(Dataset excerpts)

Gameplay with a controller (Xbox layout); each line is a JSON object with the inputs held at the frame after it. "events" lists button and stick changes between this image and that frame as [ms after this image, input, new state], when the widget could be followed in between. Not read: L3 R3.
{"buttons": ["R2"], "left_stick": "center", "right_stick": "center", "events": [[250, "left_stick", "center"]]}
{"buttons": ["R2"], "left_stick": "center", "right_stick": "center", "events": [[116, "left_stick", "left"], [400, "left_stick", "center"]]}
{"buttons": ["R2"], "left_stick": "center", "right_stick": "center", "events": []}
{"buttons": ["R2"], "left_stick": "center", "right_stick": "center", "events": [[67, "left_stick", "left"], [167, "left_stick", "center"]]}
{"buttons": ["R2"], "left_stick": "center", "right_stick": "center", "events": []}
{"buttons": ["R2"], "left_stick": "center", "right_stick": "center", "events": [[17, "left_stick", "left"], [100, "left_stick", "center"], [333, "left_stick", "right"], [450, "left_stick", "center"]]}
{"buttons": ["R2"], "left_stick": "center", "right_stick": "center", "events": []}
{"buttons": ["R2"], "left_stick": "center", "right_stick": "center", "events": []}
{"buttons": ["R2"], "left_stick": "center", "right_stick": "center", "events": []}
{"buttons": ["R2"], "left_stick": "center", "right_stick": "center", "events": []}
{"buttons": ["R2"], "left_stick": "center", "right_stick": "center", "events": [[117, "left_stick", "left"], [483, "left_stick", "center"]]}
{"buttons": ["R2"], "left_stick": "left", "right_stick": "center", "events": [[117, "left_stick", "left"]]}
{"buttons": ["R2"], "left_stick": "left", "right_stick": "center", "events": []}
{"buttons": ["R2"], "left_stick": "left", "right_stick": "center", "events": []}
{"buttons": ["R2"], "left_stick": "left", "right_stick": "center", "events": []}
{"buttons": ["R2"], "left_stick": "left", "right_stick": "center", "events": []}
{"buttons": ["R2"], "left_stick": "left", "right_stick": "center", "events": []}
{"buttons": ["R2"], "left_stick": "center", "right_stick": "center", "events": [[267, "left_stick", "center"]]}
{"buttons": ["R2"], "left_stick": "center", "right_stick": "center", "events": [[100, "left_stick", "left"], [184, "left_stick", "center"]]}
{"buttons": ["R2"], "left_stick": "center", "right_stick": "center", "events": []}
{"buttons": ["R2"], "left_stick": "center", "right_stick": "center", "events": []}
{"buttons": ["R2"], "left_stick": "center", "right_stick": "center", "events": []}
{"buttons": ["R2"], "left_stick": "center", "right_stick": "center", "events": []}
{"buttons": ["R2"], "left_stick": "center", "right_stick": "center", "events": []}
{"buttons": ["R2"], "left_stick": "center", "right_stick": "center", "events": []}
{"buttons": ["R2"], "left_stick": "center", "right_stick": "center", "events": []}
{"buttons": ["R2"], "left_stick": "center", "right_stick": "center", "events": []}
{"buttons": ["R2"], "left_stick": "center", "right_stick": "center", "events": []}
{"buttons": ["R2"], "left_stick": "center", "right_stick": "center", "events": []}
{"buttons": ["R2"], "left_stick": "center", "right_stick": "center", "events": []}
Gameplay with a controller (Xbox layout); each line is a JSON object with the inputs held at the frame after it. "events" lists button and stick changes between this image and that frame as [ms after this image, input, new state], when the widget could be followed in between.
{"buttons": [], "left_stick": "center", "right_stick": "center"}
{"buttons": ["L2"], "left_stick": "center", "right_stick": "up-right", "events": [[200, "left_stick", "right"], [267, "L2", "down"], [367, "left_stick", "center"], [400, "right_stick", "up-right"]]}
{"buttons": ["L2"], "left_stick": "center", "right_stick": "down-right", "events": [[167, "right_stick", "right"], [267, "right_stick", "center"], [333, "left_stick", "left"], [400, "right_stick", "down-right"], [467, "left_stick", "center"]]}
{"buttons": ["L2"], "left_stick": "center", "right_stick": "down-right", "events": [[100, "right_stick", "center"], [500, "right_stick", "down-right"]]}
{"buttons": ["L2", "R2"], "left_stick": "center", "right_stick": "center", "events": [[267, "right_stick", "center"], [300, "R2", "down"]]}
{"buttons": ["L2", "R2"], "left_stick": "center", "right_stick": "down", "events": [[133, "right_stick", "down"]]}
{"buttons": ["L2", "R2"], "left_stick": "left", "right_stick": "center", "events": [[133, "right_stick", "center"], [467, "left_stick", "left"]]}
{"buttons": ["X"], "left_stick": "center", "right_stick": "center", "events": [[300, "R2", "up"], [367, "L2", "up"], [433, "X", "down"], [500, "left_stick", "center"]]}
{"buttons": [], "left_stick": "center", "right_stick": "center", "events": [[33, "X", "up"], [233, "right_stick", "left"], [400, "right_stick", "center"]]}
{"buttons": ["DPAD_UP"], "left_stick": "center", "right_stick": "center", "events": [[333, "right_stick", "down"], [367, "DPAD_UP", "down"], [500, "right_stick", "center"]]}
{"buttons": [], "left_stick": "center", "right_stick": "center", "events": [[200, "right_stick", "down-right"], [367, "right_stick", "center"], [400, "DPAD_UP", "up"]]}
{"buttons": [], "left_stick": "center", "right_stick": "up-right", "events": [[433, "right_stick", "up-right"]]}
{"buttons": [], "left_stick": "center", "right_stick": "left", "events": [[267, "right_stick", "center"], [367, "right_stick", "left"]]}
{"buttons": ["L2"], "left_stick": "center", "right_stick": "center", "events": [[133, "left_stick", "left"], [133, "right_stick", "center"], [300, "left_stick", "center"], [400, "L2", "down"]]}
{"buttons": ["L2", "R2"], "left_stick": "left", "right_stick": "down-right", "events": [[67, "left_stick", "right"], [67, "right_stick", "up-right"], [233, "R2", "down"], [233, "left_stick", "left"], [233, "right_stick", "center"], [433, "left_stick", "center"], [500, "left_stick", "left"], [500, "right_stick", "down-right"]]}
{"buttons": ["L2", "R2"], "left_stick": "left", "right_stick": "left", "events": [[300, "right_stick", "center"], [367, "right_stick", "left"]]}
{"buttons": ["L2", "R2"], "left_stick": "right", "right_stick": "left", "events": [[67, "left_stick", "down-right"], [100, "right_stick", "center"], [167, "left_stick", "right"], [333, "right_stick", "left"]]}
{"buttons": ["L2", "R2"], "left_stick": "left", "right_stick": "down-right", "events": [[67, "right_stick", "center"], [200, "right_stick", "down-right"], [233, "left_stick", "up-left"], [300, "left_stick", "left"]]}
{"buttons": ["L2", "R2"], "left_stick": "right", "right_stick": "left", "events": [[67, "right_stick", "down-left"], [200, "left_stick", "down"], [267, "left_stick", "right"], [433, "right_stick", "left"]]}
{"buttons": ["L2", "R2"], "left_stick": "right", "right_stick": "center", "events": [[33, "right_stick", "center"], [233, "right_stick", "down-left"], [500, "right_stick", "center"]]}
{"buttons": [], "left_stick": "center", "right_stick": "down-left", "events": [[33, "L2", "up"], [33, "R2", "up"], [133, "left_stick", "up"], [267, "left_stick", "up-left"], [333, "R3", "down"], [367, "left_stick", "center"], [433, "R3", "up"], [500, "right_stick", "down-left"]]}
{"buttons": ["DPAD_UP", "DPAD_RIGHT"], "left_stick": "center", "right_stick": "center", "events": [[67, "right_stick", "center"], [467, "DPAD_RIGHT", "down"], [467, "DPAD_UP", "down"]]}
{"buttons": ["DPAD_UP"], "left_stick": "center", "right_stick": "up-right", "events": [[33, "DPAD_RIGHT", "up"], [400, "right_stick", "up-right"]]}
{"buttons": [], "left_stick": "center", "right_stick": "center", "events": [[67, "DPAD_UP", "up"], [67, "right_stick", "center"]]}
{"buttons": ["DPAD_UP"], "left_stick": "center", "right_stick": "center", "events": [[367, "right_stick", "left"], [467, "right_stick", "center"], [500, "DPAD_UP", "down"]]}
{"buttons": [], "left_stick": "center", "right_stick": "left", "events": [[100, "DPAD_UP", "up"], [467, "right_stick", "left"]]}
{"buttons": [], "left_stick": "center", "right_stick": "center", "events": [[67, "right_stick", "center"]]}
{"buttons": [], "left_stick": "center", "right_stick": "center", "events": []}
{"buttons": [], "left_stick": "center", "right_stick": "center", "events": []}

**Try it:** For the word "each", find all matching lines in the entries above and copy them out.

**Result of this task:**
Gameplay with a controller (Xbox layout); each line is a JSON object with the inputs held at the frame after it. "events" lists button and stick changes between this image and that frame as [ms after this image, input, new state], when the widget could be followed in between. Not read: L3 R3.
Gameplay with a controller (Xbox layout); each line is a JSON object with the inputs held at the frame after it. "events" lists button and stick changes between this image and that frame as [ms after this image, input, new state], when the widget could be followed in between.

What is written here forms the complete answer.